Por eso, la eficiencia en la gestión de datos se ha convertido en una palanca concreta para avanzar hacia una operación más sostenible y responsable.
“La sostenibilidad no sólo depende de políticas verdes o compromisos públicos, sino también de decisiones cotidianas sobre cómo manejamos la información. Datos limpios y sistemas eficientes permiten reducir el consumo energético y mejorar la trazabilidad de los procesos”, explica Antonella Squadrito, Sales Manager North LATAM, SNP Group.

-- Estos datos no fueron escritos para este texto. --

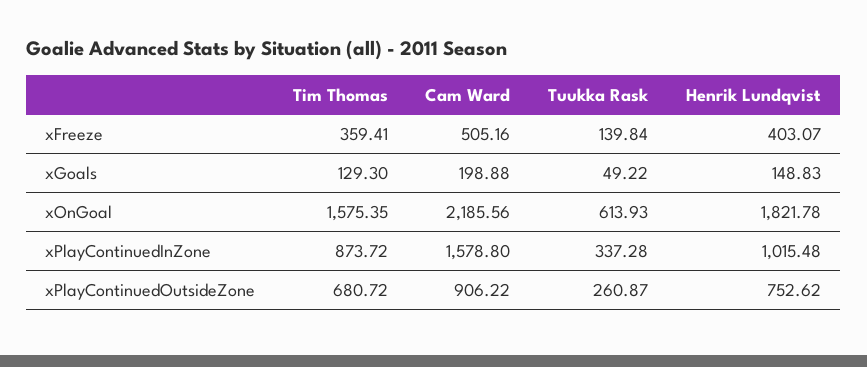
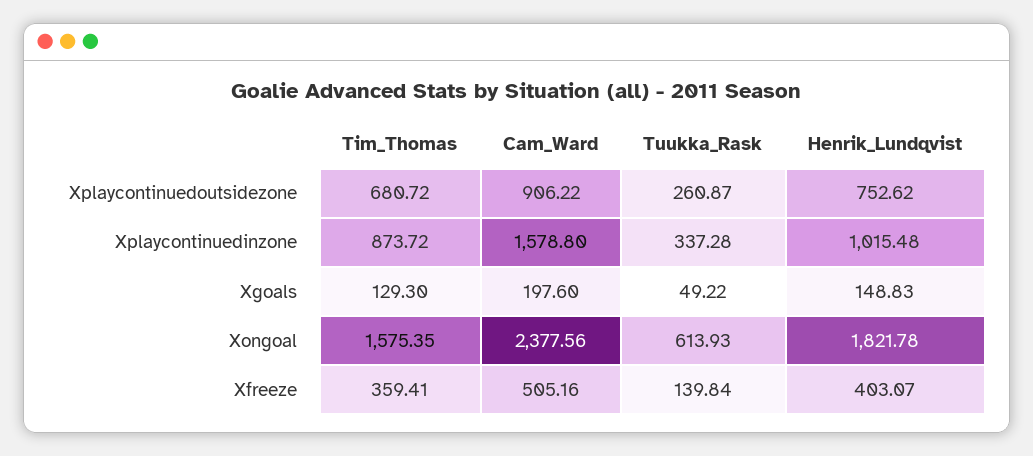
  {
    "Tim Thomas": {
      "xFreeze": 359.41,
      "xGoals": 129.3,
      "xOnGoal": 1575.35,
      "xPlayContinuedInZone": 873.72,
      "xPlayContinuedOutsideZone": 680.72
    },
    "Cam Ward": {
      "xFreeze": 505.16,
-     "xGoals": 198.88,
+     "xGoals": 197.6,
-     "xOnGoal": 2185.56,
+     "xOnGoal": 2377.56,
      "xPlayContinuedInZone": 1578.8,
      "xPlayContinuedOutsideZone": 906.22
    },
    "Tuukka Rask": {
      "xFreeze": 139.84,
      "xGoals": 49.22,
      "xOnGoal": 613.93,
      "xPlayContinuedInZone": 337.28,
      "xPlayContinuedOutsideZone": 260.87
    },
    "Henrik Lundqvist": {
      "xFreeze": 403.07,
      "xGoals": 148.83,
      "xOnGoal": 1821.78,
      "xPlayContinuedInZone": 1015.48,
      "xPlayContinuedOutsideZone": 752.62
    }
  }

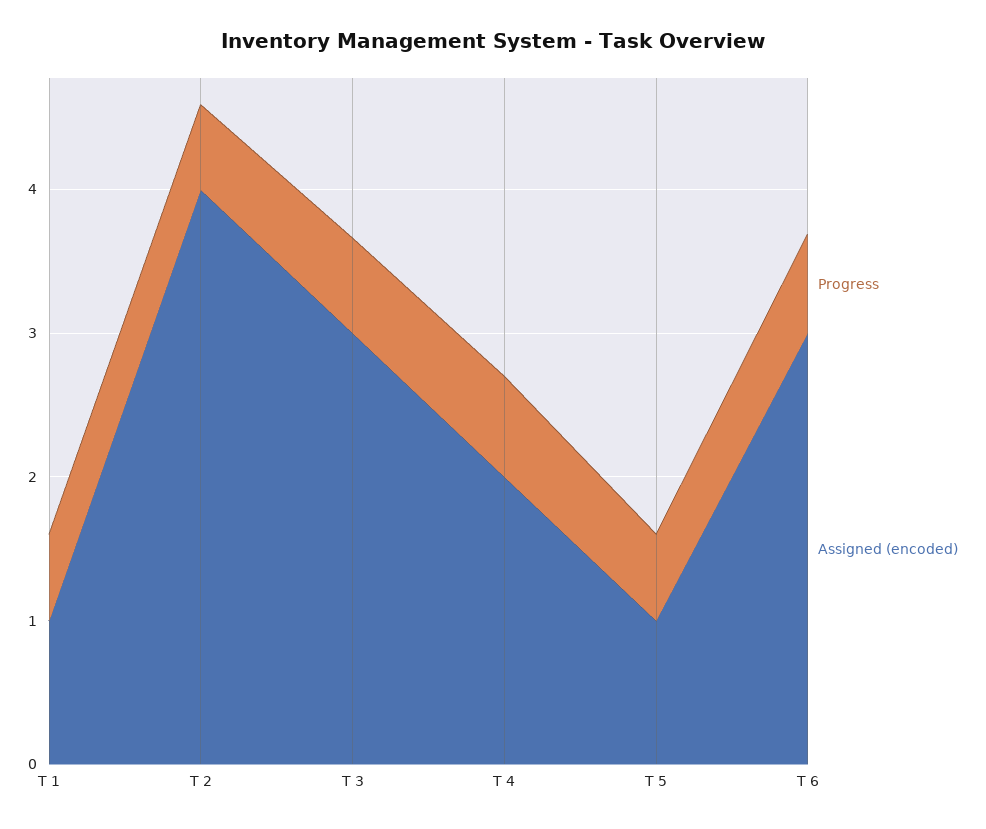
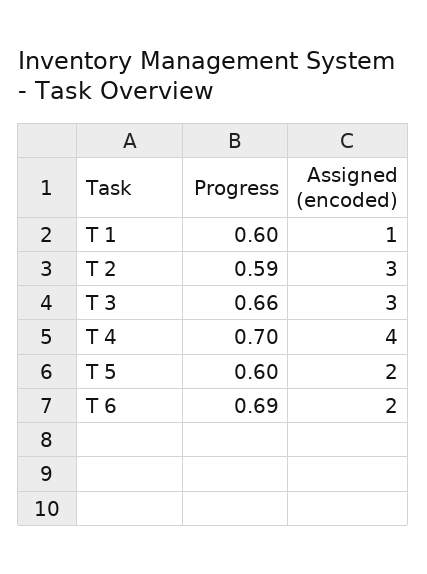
  {
    "Progress": {
      "T 1": 0.6,
      "T 2": 0.59,
      "T 3": 0.66,
      "T 4": 0.7,
      "T 5": 0.6,
      "T 6": 0.69
    },
    "Assigned (encoded)": {
      "T 1": 1,
-     "T 2": 4,
+     "T 2": 3,
      "T 3": 3,
-     "T 4": 2,
+     "T 4": 4,
-     "T 5": 1,
+     "T 5": 2,
-     "T 6": 3
+     "T 6": 2
    }
  }

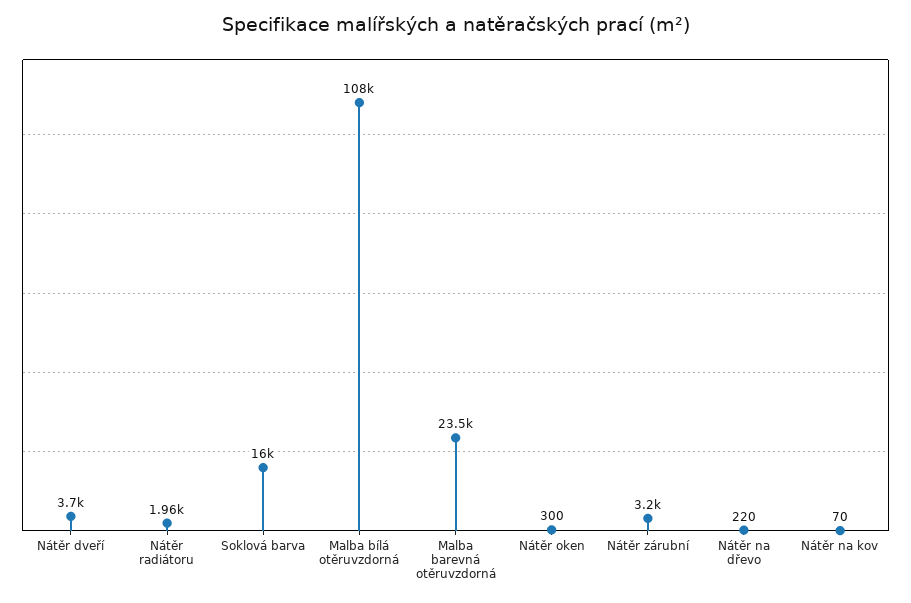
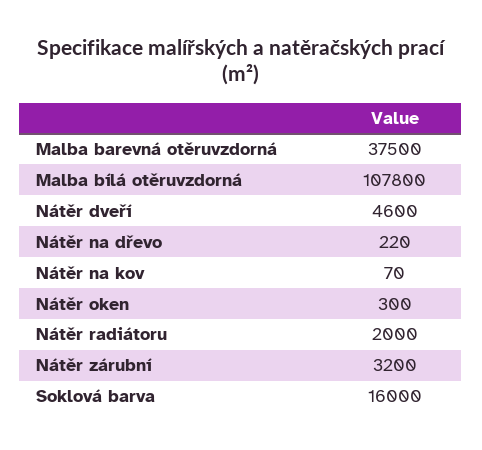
  {
-   "Nátěr dveří": 3700,
+   "Nátěr dveří": 4600,
-   "Nátěr radiátoru": 1960,
+   "Nátěr radiátoru": 2000,
    "Soklová barva": 16000,
-   "Malba bílá otěruvzdorná": 108000,
+   "Malba bílá otěruvzdorná": 107800,
-   "Malba barevná otěruvzdorná": 23500,
+   "Malba barevná otěruvzdorná": 37500,
    "Nátěr oken": 300,
    "Nátěr zárubní": 3200,
    "Nátěr na dřevo": 220,
    "Nátěr na kov": 70
  }

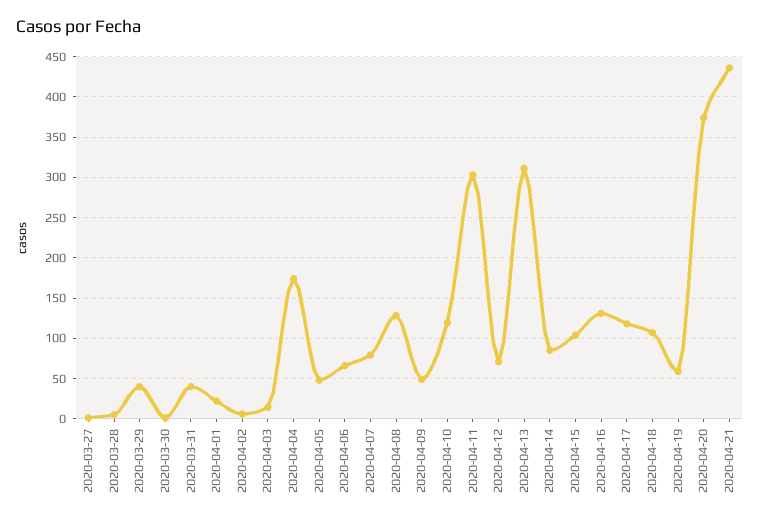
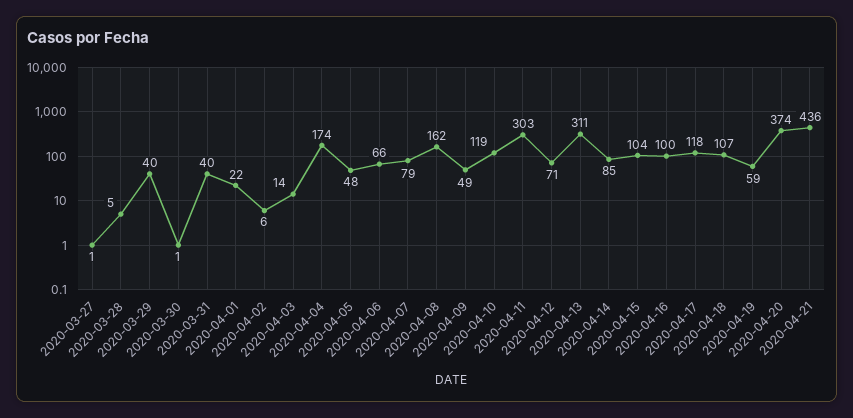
  {
    "2020-03-27": 1,
    "2020-03-28": 5,
    "2020-03-29": 40,
    "2020-03-30": 1,
    "2020-03-31": 40,
    "2020-04-01": 22,
    "2020-04-02": 6,
    "2020-04-03": 14,
    "2020-04-04": 174,
    "2020-04-05": 48,
    "2020-04-06": 66,
    "2020-04-07": 79,
-   "2020-04-08": 130,
+   "2020-04-08": 162,
    "2020-04-09": 49,
    "2020-04-10": 119,
    "2020-04-11": 303,
    "2020-04-12": 71,
    "2020-04-13": 311,
    "2020-04-14": 85,
    "2020-04-15": 104,
-   "2020-04-16": 130,
+   "2020-04-16": 100,
    "2020-04-17": 118,
    "2020-04-18": 107,
    "2020-04-19": 59,
    "2020-04-20": 374,
    "2020-04-21": 436
  }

De la nube a la sostenibilidad
Cada servidor activo consume energía y genera calor, incluso cuando almacena datos que ya no se usan. De acuerdo con especialistas en transformación digital, optimizar los datos puede significar apagar sistemas innecesarios, archivar información histórica de forma segura y liberar espacio tecnológico, lo que reduce el gasto energético y la huella de carbono de las organizaciones.
Además, esta práctica contribuye a una mejor gobernanza corporativa. Una empresa que gestiona correctamente su información puede tomar decisiones más rápidas, precisas y transparentes, lo que refuerza la confianza de inversores, clientes y comunidades.
“Cuando los datos están bien organizados, las compañías no solo ganan en eficiencia, también en credibilidad. Esto permite pasar del discurso a la acción en materia ASG, agrega Squadrito.
El valor de la eficiencia de datos
Los beneficios van más allá del cumplimiento normativo o de los reportes de sostenibilidad. Al eliminar redundancias, integrar sistemas y modernizar infraestructuras, las empresas logran operar con menos recursos y mayor agilidad, liberando presupuestos que pueden destinarse a innovación o iniciativas con impacto social.
En ese sentido, la gestión de datos eficiente representa una oportunidad de transformación real: menos consumo, menos complejidad, más valor. Y aunque pueda parecer un tema técnico, su efecto se extiende a toda la organización.
“La gestión de datos dejó de ser un asunto exclusivo del área de TI. Hoy está directamente ligada a la sostenibilidad, la reputación y el propósito empresarial”, señala Squadrito.
Un cambio de mirada
La eficiencia de datos no se trata sólo de almacenar menos, sino de usar la información de forma más inteligente.
Al optimizar los sistemas tecnológicos, las empresas pueden extender la vida útil de sus equipos, reducir la necesidad de comprar nuevos dispositivos y minimizar el desperdicio electrónico, contribuyendo a una economía más circular.
En un escenario donde los consumidores, reguladores e inversiones exigen acciones verificables y resultados medibles, los datos se convierten en un puente entre la tecnología y la sostenibilidad.
“Las compañías que logren conectar la eficiencia tecnológica con la responsabilidad ambiental estarán un paso adelante en la nueva economía digital sostenible”, concluye Squadrito.
La transformación hacia modelos empresariales más sostenibles no depende solo de grandes inversiones o innovaciones disruptivas. También requiere mirar hacia adentro y reconocer el valor de lo que ya existe.
En ese sentido, la gestión eficiente de datos surge como una de las herramientas más simples y poderosas para construir organizaciones más conscientes, resilientes y preparadas para el futuro.